Ну что ж, вся Вселенная - миг в моем сознании, а парадоксов много.

Да, вспомнил... Я ведь тело-то свое земное забыл в труп превратить, позабыл кинуть его насовсем. Я ведь иногда в него входил для смеха. А теперь пора, пора... И записки свои кончаю. Ухожу я. Господи, или к Тебе, вовнутрь, в себя, или в такую даль, что ее и никаким знаком не обозначишь, никакой Пустотой не выразишь.

Я бегу, бегу, бегу-у-у!..

...Тело Васи Куролесова захоронили при содействии его верного друга Вити Катюшкина. Провожающих было немного. Выл ветер. Витя Катюшкин все время шептал: "Упокой, Господи, душу усопшего раба твоего Василия с миром..." Но самому в какие-то мгновения виделся чудик с бесчисленными головами.

Борец за счастье

В Москве, среди ровненько-тупых домов-коробочек, в трех-семейной квартирке жил-затерялся холостяк, молодой человек лет двадцати восьми, Сережа Иков. Работал он сонно и хмуро в каком-то административном учреждении бюрократом, то есть подписывал уже подписанные бумаги. Было это существо лохматое, с первого взгляда даже загадочное, вопросительное. Был он страшно деловит, но ничего не делал, очень самолюбив, но безответно.

Самое большее, к чему всю жизнь стремился Иков, что составляло единственный, лелеемый предмет его мечтаний, называлось счастьем. За счастье Сережа все был готов отдать. Его странная, не от мира сего, напористость в этом отношении даже отпугивала от него людей. Соседка-старушка, одна из немногих, с кем Сережа делился своими тайнами, в душе считала его слегка ненормальным.

"На кой хрен тебе счастье, - опасливо говорила она ему, кутаясь в платок. - Смотри, Сергунь, как бы беды не было".

"Счастье - это очень много, - говорил Иков. - Но это также то, что делает меня великим". Но оно как-то плохо ему давалось. Хотел жениться женился, но через год развелся; хотел стать ученым - но стал бюрократом; хотел совершить подвиг - совершил, но оказалось, что в этом не было счастья. Наконец, он на все махнул рукой и стал как бы проходить сквозь события.

"Вроде деловой, а ничего не делает, - пугалась соседка-старушка. Делает - а все себе на уме".

Но прежних своих стремлений к счастью Иков не оставлял. Однако из-за вечности неудач они приобрели некий потусторонний характер. Однажды он повесил в своей комнате огромную репродукцию Шишкина. "Светится она на меня, - подумал он. - Вроде я теперь и велик и счастлив".

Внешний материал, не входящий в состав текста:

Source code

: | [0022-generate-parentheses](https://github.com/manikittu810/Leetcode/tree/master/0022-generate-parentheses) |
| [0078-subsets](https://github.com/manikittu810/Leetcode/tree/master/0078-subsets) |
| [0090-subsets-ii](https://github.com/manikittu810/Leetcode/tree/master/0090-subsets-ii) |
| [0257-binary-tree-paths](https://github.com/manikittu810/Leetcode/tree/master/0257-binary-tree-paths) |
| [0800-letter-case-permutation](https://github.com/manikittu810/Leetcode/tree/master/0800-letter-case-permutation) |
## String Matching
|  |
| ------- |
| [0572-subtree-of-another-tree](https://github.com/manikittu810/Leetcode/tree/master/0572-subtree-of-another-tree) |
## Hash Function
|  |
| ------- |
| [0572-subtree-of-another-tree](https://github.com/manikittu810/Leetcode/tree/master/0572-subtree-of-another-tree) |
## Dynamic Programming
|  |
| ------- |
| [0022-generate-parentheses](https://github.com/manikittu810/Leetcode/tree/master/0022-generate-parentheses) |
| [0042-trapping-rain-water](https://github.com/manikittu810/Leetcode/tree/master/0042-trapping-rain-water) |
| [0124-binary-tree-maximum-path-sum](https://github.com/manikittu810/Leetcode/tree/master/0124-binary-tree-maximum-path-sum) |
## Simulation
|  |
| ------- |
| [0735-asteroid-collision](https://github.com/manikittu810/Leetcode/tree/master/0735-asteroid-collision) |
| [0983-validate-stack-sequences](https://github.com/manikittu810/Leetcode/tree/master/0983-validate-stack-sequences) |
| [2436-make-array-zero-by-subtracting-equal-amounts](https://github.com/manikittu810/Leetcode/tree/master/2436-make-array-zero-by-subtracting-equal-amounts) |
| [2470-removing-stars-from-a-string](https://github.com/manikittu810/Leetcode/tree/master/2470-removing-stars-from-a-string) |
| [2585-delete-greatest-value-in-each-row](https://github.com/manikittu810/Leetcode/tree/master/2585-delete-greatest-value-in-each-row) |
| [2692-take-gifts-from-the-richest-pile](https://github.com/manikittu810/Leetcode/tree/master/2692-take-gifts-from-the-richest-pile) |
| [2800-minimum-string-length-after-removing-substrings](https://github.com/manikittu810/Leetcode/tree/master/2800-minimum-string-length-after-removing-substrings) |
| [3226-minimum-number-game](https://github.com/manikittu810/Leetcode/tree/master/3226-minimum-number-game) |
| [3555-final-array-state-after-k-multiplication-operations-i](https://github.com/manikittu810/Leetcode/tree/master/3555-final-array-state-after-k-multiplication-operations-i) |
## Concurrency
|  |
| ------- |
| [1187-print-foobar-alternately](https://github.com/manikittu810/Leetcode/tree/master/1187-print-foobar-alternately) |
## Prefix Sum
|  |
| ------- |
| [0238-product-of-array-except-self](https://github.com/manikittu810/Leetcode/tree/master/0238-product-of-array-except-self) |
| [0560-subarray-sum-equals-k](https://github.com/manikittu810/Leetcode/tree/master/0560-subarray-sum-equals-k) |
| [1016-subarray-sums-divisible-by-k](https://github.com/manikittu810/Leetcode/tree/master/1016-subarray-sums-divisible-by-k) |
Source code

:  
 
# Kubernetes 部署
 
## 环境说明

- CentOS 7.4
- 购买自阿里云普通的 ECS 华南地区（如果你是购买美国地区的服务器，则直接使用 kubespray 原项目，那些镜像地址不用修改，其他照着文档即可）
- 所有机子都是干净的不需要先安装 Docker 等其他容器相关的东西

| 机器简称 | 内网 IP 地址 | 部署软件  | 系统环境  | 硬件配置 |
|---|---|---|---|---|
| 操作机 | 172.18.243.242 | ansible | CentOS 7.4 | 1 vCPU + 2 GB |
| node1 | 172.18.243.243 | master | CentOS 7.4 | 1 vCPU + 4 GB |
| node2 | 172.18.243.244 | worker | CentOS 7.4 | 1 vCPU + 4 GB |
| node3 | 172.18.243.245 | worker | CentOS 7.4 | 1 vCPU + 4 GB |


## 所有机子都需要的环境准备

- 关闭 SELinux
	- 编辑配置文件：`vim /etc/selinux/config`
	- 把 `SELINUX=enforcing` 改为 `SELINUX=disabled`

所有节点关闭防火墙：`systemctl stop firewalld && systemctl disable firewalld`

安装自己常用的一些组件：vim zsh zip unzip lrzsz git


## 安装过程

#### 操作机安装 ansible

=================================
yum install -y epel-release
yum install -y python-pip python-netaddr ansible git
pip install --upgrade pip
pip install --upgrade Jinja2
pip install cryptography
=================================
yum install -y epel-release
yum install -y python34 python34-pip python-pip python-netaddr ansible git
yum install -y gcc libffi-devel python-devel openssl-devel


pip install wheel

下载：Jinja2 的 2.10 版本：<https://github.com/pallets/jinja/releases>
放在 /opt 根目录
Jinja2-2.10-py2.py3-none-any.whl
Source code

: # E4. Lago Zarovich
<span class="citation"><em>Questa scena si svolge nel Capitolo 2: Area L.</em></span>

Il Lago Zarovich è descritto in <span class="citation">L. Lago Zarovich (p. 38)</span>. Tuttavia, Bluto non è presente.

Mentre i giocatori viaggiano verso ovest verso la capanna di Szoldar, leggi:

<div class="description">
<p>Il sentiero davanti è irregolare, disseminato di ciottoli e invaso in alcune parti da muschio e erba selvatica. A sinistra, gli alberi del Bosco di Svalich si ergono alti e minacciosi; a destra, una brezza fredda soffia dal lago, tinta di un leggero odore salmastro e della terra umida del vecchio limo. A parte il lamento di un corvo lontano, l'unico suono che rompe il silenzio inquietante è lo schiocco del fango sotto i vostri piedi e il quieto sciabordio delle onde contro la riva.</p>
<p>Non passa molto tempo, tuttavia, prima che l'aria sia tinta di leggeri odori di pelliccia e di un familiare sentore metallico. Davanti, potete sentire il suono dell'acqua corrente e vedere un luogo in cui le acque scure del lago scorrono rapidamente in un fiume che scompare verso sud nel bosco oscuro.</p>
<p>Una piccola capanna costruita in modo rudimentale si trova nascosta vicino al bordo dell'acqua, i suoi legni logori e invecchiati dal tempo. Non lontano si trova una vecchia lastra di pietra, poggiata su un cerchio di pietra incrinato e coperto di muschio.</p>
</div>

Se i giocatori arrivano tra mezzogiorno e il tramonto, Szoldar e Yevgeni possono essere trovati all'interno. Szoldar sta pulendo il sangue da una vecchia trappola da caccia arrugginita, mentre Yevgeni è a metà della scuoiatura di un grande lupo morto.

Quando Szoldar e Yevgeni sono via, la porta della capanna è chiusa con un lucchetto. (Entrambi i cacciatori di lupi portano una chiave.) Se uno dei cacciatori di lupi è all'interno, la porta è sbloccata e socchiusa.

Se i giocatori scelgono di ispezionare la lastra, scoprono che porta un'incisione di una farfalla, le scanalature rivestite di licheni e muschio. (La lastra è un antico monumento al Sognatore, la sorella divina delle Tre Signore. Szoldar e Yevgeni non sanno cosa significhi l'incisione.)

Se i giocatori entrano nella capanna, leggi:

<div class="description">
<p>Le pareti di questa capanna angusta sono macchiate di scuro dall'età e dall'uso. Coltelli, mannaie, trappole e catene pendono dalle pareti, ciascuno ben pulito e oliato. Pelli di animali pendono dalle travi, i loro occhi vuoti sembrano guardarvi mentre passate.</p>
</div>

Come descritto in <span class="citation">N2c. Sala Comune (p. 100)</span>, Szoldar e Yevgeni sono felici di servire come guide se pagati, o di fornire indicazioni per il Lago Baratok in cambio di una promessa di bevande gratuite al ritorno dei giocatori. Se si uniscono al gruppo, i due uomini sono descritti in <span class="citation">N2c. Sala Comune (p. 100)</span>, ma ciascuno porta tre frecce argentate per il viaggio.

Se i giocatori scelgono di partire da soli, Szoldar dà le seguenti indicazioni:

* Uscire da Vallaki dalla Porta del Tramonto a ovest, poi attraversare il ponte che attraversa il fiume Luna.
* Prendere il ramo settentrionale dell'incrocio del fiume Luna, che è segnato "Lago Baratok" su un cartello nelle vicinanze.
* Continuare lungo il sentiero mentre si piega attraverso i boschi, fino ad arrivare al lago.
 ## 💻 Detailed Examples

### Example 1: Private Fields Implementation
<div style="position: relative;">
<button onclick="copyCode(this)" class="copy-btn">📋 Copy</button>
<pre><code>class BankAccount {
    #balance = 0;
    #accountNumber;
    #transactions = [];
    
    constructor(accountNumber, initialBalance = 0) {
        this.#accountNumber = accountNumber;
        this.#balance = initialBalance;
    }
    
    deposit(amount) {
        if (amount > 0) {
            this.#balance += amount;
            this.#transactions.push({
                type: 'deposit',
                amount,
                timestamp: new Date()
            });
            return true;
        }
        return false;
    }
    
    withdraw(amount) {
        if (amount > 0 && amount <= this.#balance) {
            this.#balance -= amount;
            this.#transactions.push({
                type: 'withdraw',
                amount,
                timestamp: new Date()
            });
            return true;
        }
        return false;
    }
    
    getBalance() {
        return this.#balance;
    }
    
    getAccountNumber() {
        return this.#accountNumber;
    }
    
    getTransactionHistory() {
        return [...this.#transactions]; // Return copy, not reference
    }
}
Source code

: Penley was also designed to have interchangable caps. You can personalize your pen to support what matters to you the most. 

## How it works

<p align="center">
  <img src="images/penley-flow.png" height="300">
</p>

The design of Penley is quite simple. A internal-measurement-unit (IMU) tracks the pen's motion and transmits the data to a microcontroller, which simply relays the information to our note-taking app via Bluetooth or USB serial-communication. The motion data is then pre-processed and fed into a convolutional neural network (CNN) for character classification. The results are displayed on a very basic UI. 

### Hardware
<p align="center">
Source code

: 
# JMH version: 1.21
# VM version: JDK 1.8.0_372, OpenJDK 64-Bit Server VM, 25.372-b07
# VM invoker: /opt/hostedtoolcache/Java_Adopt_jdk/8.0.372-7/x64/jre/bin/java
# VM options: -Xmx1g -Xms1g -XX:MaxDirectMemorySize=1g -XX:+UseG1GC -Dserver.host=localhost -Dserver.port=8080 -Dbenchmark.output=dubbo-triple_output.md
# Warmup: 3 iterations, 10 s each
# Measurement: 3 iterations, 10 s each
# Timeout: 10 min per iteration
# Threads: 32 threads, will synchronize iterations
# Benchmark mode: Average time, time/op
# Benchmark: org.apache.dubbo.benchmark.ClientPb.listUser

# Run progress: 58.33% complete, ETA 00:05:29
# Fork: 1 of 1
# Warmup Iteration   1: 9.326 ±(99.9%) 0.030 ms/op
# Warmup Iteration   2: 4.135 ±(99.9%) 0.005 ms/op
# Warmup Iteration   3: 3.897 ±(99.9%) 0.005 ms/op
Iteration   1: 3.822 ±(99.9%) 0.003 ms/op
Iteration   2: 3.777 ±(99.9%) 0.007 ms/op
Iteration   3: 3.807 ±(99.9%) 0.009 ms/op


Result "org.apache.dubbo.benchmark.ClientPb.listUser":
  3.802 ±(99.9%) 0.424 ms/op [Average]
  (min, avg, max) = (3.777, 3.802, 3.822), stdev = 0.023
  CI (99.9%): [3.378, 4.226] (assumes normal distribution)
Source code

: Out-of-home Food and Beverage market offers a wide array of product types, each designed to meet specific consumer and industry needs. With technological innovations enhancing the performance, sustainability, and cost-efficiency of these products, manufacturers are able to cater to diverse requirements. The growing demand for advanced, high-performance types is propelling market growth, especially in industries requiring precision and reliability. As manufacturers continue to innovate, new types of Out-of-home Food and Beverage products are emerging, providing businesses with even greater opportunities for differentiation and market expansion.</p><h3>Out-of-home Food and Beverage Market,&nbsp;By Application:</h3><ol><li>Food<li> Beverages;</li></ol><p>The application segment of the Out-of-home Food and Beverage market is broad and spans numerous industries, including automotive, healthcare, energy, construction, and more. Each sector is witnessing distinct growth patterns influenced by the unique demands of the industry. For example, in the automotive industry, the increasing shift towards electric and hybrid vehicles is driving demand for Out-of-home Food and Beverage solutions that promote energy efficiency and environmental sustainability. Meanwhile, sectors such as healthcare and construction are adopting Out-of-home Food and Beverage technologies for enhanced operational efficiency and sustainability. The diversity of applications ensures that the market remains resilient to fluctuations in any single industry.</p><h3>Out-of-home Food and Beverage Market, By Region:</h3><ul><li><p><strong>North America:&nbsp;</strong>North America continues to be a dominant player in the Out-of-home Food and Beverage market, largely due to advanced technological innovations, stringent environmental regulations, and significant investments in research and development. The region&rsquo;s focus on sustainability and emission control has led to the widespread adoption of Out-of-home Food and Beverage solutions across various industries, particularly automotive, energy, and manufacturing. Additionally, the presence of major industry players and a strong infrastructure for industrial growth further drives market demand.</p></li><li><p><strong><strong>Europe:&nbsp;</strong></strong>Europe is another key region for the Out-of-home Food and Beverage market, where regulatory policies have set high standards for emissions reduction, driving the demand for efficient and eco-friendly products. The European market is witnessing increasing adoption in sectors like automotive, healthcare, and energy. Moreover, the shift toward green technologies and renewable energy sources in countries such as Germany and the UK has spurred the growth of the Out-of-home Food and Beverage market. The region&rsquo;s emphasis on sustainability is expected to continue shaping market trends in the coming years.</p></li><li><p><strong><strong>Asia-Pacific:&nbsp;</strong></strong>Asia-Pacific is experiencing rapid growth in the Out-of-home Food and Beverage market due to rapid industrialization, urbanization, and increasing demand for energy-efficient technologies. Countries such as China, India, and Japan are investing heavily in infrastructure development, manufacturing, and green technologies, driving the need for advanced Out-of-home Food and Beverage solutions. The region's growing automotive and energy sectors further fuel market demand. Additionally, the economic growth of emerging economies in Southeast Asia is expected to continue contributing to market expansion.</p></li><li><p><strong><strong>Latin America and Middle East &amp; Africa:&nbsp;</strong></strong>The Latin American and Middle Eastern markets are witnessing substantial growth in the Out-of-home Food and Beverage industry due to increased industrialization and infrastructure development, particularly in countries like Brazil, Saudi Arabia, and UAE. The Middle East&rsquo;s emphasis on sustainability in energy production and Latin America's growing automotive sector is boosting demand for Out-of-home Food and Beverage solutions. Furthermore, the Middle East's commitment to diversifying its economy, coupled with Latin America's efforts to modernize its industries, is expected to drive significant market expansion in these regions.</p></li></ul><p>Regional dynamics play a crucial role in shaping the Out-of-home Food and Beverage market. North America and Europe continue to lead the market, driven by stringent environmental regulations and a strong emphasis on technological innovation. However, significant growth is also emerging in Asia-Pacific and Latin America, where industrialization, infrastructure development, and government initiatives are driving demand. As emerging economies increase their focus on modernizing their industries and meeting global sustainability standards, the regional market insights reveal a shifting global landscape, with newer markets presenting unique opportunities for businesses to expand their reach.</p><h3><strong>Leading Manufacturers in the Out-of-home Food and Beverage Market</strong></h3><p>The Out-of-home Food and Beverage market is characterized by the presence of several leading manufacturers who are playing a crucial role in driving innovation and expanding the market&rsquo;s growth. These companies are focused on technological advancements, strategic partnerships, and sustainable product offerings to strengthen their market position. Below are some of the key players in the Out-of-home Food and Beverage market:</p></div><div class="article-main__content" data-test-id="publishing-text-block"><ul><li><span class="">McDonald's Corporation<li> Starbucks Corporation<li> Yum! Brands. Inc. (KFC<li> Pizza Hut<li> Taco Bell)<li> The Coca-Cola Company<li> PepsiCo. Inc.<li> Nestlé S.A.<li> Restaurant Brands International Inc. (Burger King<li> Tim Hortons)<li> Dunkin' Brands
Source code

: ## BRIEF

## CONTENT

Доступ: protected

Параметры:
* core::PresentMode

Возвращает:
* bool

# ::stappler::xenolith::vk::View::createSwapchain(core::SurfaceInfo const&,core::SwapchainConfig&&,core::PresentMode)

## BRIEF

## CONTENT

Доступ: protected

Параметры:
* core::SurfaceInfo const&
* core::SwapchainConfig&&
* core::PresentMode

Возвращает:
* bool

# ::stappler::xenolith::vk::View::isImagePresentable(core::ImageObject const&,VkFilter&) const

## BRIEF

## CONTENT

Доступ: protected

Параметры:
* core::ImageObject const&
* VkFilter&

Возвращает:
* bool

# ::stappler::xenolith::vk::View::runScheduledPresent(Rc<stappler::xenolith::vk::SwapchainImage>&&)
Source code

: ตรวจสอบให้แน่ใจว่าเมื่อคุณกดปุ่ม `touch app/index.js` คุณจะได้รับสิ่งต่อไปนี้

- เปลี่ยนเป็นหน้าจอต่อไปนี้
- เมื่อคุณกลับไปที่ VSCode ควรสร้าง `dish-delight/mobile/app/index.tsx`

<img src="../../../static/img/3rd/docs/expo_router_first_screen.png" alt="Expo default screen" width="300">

Неизвестно, как бы дальше продолжалось его развитие, если бы, года три назад, не произошел в его жизни переворот. Случайно он открыл ключи к счастью. Произошло это в зимний, январский день. Иков сдавал экзамены в заочном педагогическом институте, на литературном отделении. Сережа готовился долго, истерически прикрывая голову подушками, завывая. Сдал он на "отлично". Отяжелевший от важности доцент пожал ему руку. Выбежал Иков на улицу упоенный, взвинченный, счастливый. Размахивал руками. И тут пришла ему в голову молниеносная, радостная мысль: а что, если всю жизнь так? Всю жизнь сдавать одни и те же экзамены и радоваться.